SorbentSystems, the online presence of IMPAK Corporation of Los Angeles, California is a leader in providing complete packaging systems for products that are sensitive to specific aspects of their environment – whether it be humidity, ultraviolet light, oxygen, or trace gases.
How are "Adsorption" and "Absorption" Different?
You may have run across some terms used in the description of the Moisture Control System's operation that are unclear to you. You may for instance wonder at the term "adsorption" and think it a typo where we meant to write "absorption". In actuality these terms represent two very different scientific concepts. For the answers to this and other questions on desiccant operation, read on. Absorption is when a substance is chemically integrated into another. When you drink a glass of water, you are absorbing it, as the water becomes part of you. Adsorption is when one substance is being held inside another by physical bonds. If you spill a glass of water on your shirt, it is adsorbed as the fibers will hold the water until heat dries out the shirt. Most desiccants don't chemically combine with water or the other substances they're present to protect against. They merely capture them through adsorption, and stow them away where they can't cause harm to the product. Remember: the next time you wipe up a spill with a paper or cloth towel, you're adsorbing, not absorbing. Now there's some trivia to stump your friends with!
Silica gel is silicon dioxide (SiO2). It is a naturally occurring mineral that is purified and processed into either granular or beaded form. As a desiccant, it has an average pore size of 24 angstroms and has a strong affinity for moisture molecules. The silica gel will pull in moisture at temperatures up to 220°F (105°C). As temperature goes above 100°F, the rate of moisture pickup will slow down but the silica gel will still work. Silica gel performs best at room temperatures (70° to 90°F) and high humidity (60 to 90% RH) and will drop the relative humidity in a container down to around 40% RH. In the United States, silica gel is commonly used in food and pharmaceutical applications as only silica gel has been approved by the FDA for direct contact with these items. As with clay, silica gel, with its wide range of pore sizes, has the capability of adsorbing compounds other than water. The relative order of adsorbability is: water, ammonia, alcohols, aromatics, diolefins, olefins and paraffins. When the potential for multicomponent adsorption is present, expect the more strongly adsorbed compounds, such as water, to displace the more weakly held ones.
Molecular Sieve
Molecular sieves are porous crystalline aluminosilicates, a synthetic desiccant that has a very strong affinity for moisture molecules. The distinctive feature of the molecular sieve structure, as compared to the other desiccants, is the uniformity of the pore size openings in the crystal lattice structure. There is no pore size distribution with molecular sieves. As part of the manufacturing process, the pore size on the molecular sieve particles can be controlled. The most commonly used pore size is 4 angstroms (4A) although 3 angstroms (3A), 5 angstroms (5A) and 10 angstroms (13X) are available. This feature allows the selection of a molecular sieve product which can adsorb water, yet exclude most other molecules, such as volatile organics, which might be present in the package.
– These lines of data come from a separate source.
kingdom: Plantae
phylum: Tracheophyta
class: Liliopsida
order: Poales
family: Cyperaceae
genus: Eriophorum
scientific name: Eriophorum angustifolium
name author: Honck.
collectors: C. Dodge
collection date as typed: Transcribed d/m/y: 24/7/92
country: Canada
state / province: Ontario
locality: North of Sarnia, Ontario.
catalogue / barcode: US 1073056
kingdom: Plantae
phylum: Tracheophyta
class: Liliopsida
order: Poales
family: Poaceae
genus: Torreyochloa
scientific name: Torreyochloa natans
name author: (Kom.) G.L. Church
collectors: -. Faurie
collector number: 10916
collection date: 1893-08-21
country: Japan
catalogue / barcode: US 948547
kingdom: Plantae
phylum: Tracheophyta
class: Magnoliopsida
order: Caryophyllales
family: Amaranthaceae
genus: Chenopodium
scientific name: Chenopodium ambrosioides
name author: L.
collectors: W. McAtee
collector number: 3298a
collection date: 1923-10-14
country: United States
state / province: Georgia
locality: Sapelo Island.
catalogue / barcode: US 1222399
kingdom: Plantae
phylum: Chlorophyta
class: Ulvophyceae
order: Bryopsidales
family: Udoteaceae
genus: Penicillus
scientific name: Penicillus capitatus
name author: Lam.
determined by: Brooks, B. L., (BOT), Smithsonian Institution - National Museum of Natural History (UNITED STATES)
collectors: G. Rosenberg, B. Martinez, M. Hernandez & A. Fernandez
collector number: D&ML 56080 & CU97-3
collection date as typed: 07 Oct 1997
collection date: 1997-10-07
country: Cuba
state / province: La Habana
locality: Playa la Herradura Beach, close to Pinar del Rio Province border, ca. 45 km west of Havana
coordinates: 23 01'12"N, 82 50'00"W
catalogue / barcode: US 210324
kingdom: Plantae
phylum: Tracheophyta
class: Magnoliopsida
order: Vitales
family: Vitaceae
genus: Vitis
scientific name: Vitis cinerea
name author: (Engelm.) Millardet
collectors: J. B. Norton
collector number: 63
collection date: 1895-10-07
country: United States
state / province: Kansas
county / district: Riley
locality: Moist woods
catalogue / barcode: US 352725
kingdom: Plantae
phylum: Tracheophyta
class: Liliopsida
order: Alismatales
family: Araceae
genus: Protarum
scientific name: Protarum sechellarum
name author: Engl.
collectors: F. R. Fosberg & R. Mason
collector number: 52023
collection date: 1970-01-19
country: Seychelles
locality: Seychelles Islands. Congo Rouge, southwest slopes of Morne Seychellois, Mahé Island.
For example, Type 3A molecular sieve's structure, with a 3 angstrom pore opening, allows moisture adsorption, butexcludes most hydrocarbons. Type 4A molecular sieve has a slightly higher moisture capacity, but adsorbs molecules as large as butane. Type 13X molecular sieve has a different crystal structure from the types 3A and 4A, and has a pore opening of about 10 angstroms. This allows for the adsorption of a wide range of organic molecules as well as moisture. The selective adsorption characteristics of molecular sieves can be useful when it is necessary to dry a package without removing other desirable compounds from the system. Molecular sieve can hold moisture to temperatures well past 450°F (230°C), and because of its high affinity for moisture, molecular sieve is able to bring the relative humidity in packages down as low as 10% RH.